Here is why. This is how markets work in times like this (the only things about investing you don't know is the history you don't know).

1)We had tight spreads and easy money--risks reduced, at least perception. And then with tighter spreads on risky assets those seeking high returns have to lever up, And liquidity is cheap and available, and that leads to apparently virtuous cycle of ever higher prices and great returns until one day the merry go round stops.

2) Spreads widen and then prices are falling. Now you get margin calls on the collateral from lenders. But there is no price for this junk. So they sell almost any asset and at almost any price. That drives values down even further, leading to more margin calls, etc.

3)Good indicator--today the ECB had to step in and provided huge liquidity to 48 major banks that had no other way to get it. That is what caused market panic. This aint over yet IMO.

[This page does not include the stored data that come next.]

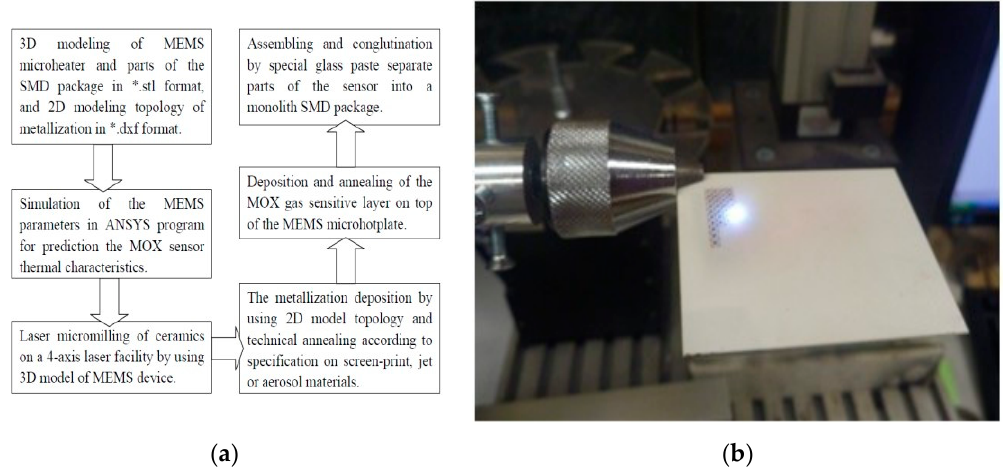
Figure 1. ( a )The technological route of manufacturing MEMS device in SMD package; ( b ) Photo of micromilling by 4-axis CNC 1064 µm wavelength fiber laser tool 250 µm thick Al 2 O 3 substrate during fabrication microhotplates for MOX gas sensor.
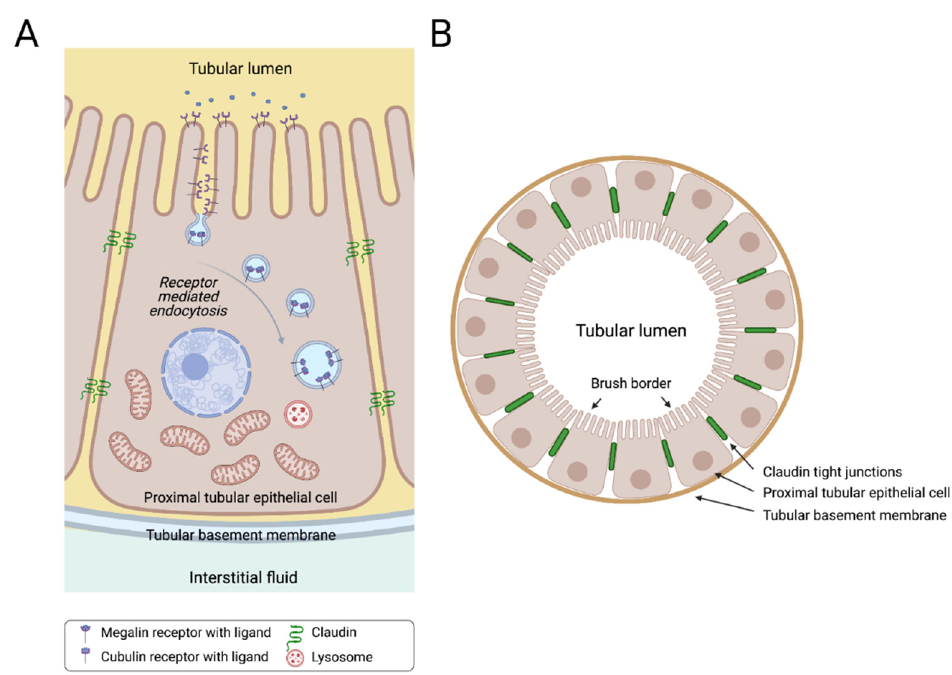
Figure 2. Sagittal ( A ) and cross ( B ) sections of a human proximal tubule. Proximal tubular epithelial cells (PTECs) are indispensable cells for the nephron tubular system. PTECs are highly metabolically active cells that are responsible for reabsorbing many of the filtered solutes in the proximal part of the nephron. These cells are typically characterized by a brush border at the apical side, and high numbers of mitochondria at the basal side of the cell. Megalin and cubulin are characteristic multi-ligand receptors for PTECS, located at the brush border, responsible for receptor-mediated endocytosis for various ligands.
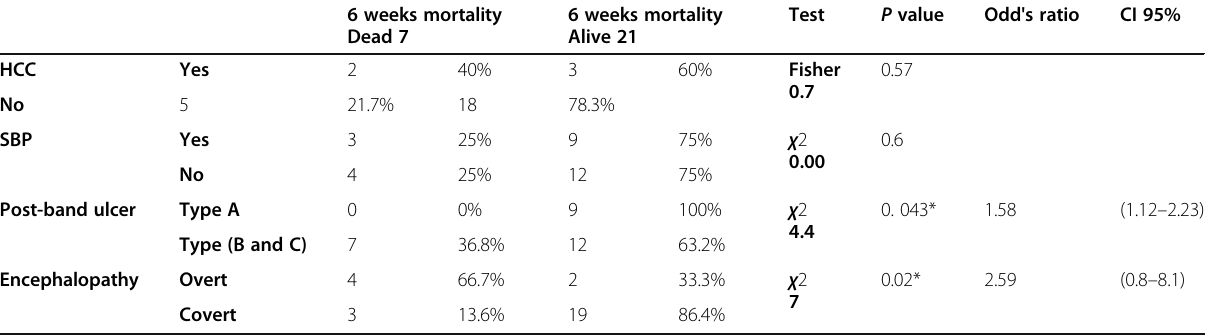
Table 4 Clinical data related to 6 weeks mortality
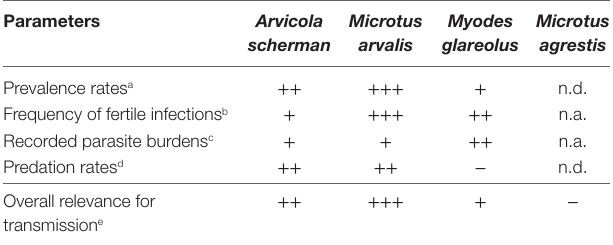
Table 2 | Qualitative assessment on the relative importance of the investigated vole species for the transmission of Echinococcus multilocularis based on the results of this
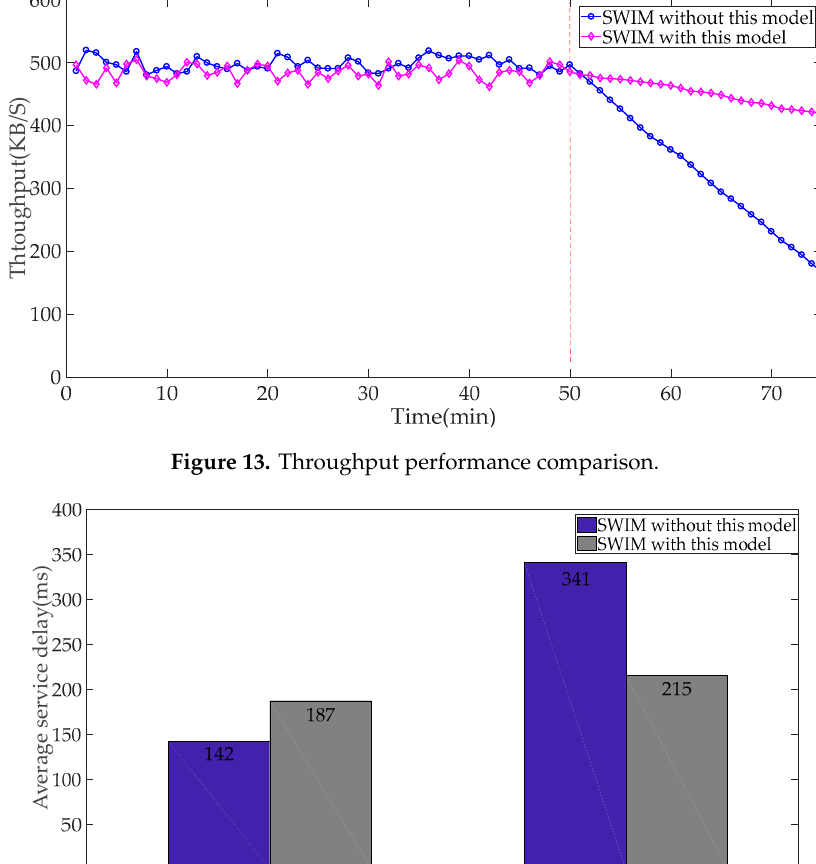
Figure 13. Throughput performance comparison.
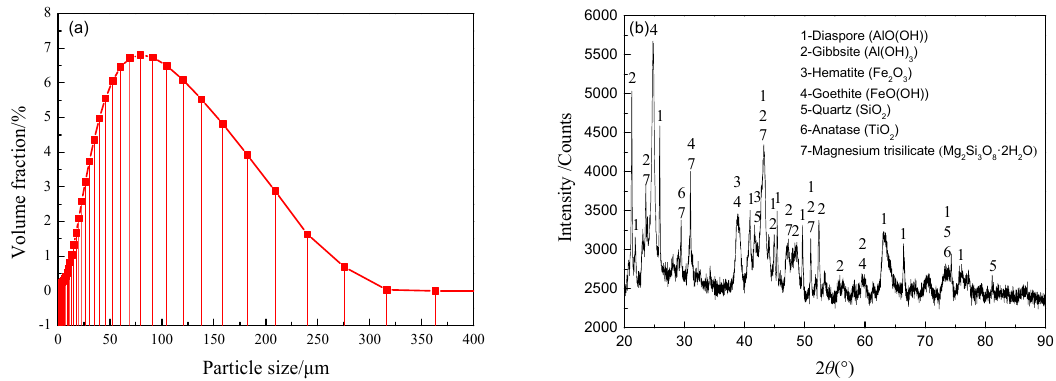
Figure 1. The particle size distribution ( a ) of mixtures, and XRD pattern ( b ) of an iron rich bauxite sample.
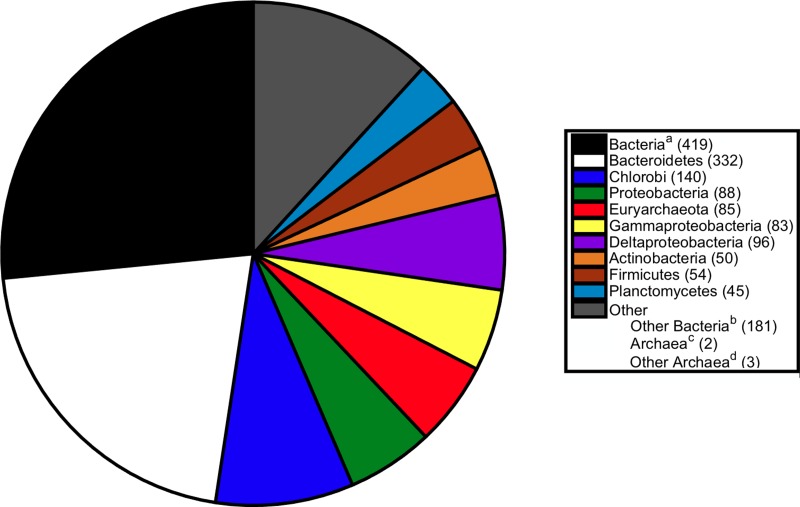
Breakdown of sister relationships to the subtree for S. ruber in 2,274 gene trees generated for strain M13.aBacteria, the sister subtree contained more than one bacterial phyla. bOther Bacteria, the sister consisted of a single bacterial phyla not already listed above. cArchaea, the sister subtree contained more than one archaeal phyla. dOther Archaea, the sister consisted of a single archaeal phyla other than Euryarchaeota.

Risk is risk period. And those taking more than they should have are going to pay the price. Those that stay the course and did not take more risk than they could or needed to, will have have chance to buy cheap again, once this rout is over.

Just crystal ball gazing

[/quote]
nand
Posts: 447
Joined: Thu Jan 25, 2007 6:38 am

What next for global capital markets?

Post by nand »

In my opinion we are going to see something between a soft landing and a crash. the signs are here already with the Dow going down and the sub-prime lending crisis. Besides I think things go in cycles. It is a good thing and a bad thing. There can never be unconstrained growth ever in the market. A simple analogy - if it is a festival time - diwali or whatever and you have a big feast and gorge yourselves , the next day it is quite likely that you wont be in a position to gorge again and may be eating light. Same with the economy.
vinod
Posts: 53
Joined: Tue Jan 16, 2007 5:01 am

What next for global capital markets?

Post by vinod »

I try not to think too much macro (and much less act on it), but...

I think a more helpful way to think about current valuations and return expectations is not to think in terms of bonds vs stocks but think in terms of leverage and risk. The orgy of risk taking in the last few years has extended the valuations of assets that are risky to a point where the risk premium for that asset is razor thin if not negative.

In Bonds you are getting a rather good real yield of 2.5-2.8% in TIPS in the low risk spectrum and getting a rather narrow spread of 2% (before the recent sell off) in High Yield bonds on the high risk side. In Stocks you have the non-financial bluest of blue chips relatively moderately priced compared to the highly leveraged small value stocks. Basically, the low risk side of the asset classes are moderately priced but the high risk side an an asset class priced for an unprecedented new era of economic stability.

At least I am getting my prayers answered finally: Lord, I do not ask for a bull market and I do not even ask for a bear market. All I want is a little bit of volatility.